The truth is whichever team rides as well as Team Sky have at three of the past four editions of this race, will have to deal with comparisons to Armstrong's US Postal squad. That, unfortunately, goes with the territory.
But there is also a lot of added sanctimony on display here, inspired by a combination of jealousy, bruised national pride and staggering hypocrisy.
Team Sky boss Sir Dave Brailsford was asked if he would cease taking his riders to Tenerife's Mount Teide for altitude training - something all of Sky's main rivals now do, too, by the way.
And that, for me, is what underpins a lot - not all, though - of this anti-Sky rhetoric. They have simply stolen a march on the opposition by looking at the demands of the event in the same precise manner British Cycling has tackled the Olympic track programme.

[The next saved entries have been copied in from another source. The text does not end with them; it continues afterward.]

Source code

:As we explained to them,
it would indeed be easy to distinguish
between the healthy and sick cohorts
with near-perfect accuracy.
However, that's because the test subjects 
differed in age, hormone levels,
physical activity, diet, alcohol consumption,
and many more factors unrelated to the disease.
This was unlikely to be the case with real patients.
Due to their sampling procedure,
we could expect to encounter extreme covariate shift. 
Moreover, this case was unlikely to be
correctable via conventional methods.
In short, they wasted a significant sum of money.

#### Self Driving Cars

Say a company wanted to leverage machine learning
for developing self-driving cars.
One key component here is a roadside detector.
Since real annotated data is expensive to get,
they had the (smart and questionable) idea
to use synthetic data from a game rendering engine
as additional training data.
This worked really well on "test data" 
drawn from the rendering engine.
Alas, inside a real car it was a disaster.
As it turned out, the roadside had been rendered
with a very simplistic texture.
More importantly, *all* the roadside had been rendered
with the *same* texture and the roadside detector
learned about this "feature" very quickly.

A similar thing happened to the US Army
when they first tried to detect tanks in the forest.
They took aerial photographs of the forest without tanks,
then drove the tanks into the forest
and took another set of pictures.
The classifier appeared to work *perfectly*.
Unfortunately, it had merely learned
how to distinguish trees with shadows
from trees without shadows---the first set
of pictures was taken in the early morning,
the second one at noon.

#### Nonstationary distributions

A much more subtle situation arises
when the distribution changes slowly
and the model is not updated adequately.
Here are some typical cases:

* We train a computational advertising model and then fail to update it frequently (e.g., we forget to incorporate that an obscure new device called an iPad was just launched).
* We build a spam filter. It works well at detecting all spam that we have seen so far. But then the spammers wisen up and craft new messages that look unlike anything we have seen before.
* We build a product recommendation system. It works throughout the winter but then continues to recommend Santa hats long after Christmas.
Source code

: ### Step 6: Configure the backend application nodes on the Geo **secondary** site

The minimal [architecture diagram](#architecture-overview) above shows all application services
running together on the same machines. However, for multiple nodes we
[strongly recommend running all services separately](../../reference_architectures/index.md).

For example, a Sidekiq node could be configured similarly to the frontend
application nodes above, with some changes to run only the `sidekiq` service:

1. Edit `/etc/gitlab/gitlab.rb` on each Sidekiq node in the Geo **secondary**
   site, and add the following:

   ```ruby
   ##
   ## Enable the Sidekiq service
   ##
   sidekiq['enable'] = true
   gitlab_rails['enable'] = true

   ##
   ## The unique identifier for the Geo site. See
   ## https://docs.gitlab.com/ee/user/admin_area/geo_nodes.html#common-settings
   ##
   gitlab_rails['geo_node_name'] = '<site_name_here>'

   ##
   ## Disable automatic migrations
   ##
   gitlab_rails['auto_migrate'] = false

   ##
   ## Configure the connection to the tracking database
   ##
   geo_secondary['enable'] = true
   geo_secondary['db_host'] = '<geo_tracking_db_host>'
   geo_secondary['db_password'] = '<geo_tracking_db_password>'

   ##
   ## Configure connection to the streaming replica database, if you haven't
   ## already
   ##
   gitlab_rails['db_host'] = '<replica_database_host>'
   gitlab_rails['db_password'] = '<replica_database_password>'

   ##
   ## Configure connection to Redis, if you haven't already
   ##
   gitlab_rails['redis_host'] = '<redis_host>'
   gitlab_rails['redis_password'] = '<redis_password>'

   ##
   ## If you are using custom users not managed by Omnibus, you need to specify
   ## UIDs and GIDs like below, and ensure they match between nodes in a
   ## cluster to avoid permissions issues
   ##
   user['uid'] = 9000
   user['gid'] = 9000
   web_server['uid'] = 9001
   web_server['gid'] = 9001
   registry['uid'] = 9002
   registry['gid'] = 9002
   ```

To return to the "transformation" of Thomas from track star to potential Tour contender - a transformation that ignores his impressive road results as a junior - I had a revealing conversation with a former European track champion on Saturday.
I asked about the state of French track cycling and he said: "For the sprints it is great. But in the longer events… pfff, it is all about the Tour."
British cycling, with its funding based on Olympic success, used the track programme to identify and nurture talent for the road: the two disciplines have not been in opposition to each other and there has been a cross-fertilisation of best practice and new ideas.
Has French cycling learned much in the past 30 years? I am not so sure.